Few whistle-blowers even get to the stage where they can begin to show OSHA that they were the target of a retaliation, Moberly says. Instead, 95 percent of Sarbox cases fail to get past the administrative phase. At the investigative level, an employee’s odds improve, though not by much. At that level, the agency has historically found in the employee’s favor 10 percent of the time, he says.
These numbers do not include cases that are brought before a federal court, Chinn notes. If OSHA does not respond within 180 days to an employee’s complaint, the employee can bring his or her case to court. Many cases are also settled between the employee and employer. “Publicly traded companies are very worried about Sarbanes-Oxley whistle-blower claims because it’s not just about the claim [of retaliation but the] underlying claim of fraud,” Chinn says. “Employers will resolve these cases because of the spillover effect these cases have” into possible shareholder derivative litigation and Securities and Exchange Commission inquiries.

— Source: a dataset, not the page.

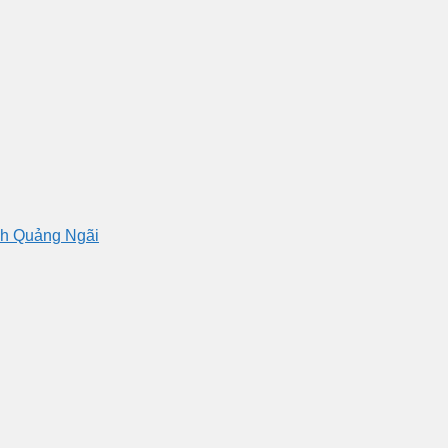
nh Quảng Ngãi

In Welch’s case against his former employer, Cardinal Bankshares Corp., the ARB ruled that he “could not have reasonably believed that Cardinal misstated its financial condition,” and was therefore not entitled to have Sarbox protection — and thus have his job reinstated. According to Welch, he was fired after questioning the bank holding company’s accounting policies and internal controls and later refusing to certify financial statements. The bank claimed Welch was let go because he refused to speak with an independent auditor and a company lawyer without his own attorney present.
Now considered the first whistle-blower under Sarbox to go to trial, Welch first filed a complaint with the Department of Labor in 2002 for reinstatement and back pay. DOL administrative law judge Stephen Purcell recommended that Cardinal reinstate Welch, but the bank refused. On May 31, the ARB said Purcell erred legally in his decision.
The ARB has presented an “awfully high standard” to meet, according to Welch’s attorney, D. Bruce Shine of Shine & Mason Law Office. To fall under the whistle-blower protection provision, Welch didn’t need to be right, Shine argues — “all he had to do is have a reasonable belief that the issues he raised were legitimate.” His opinion, Shine adds, was supported by his knowledge and experience as a CPA, MBA and two and a half years as Cardinal’s CFO.
In 2001, Welch disagreed with Cardinal’s chief executive, who often made ledger entries. Welch disputed that two loan recoveries worth a total of $195,000 should be accounted for in a loan reserve account and not income. By including the money as income, Welch believed the company had materially overstated its financial status, according to Purcell. The accounting error was later fixed by an external auditor.
In its defense, Cardinal acknowledged the company had made an accounting mistake but emphasized that the $195,000 was still disclosed on its financial statements. “Real money came into Cardinal’s door — money that was not there before,” the company’s lawyers said, adding that “a reasonable CFO” would not have concluded that net income had been overstated.
In its decision, the ARB also argued that Welch’s complaints about his access to Cardinal’s external audit firm and the integrity of its internal controls over financial reporting do not fall under Sarbox-protected activities. Welch could not convince the board of a direct link between federal securities laws and his claim of being cut off from communicating with the company’s auditor. According to Cardinal, Purcell “fails to point to a single statute, regulation, or case that holds that an external auditor’s preference for communicating with that company’s CEO rather than its CFO constitutes securities fraud.”
The DOL’s interpretations of Sarbox have been narrow and inconsistent between OSHA, the administrative law judges, and the ARB and could be discouraging whistle-blowers from coming forward, argues Moberly. Employees who are compelled to expose a company’s misdeeds need protection to offset the risk of losing their jobs and the cost of litigation, says Moberly. “You need to give extra incentive to reduce those costs in order to get people to follow through on their impulse to do the right thing,” he argues.
A National Bureau of Economic Research study released earlier this year similarly found that Sarbox has discouraged employees from coming forward and blowing the whistle on corporate fraud. From 1996 until Sarbox’s enactment, employees made up 21 percent of fraud detectors. Since then, that number has dropped to 16 percent.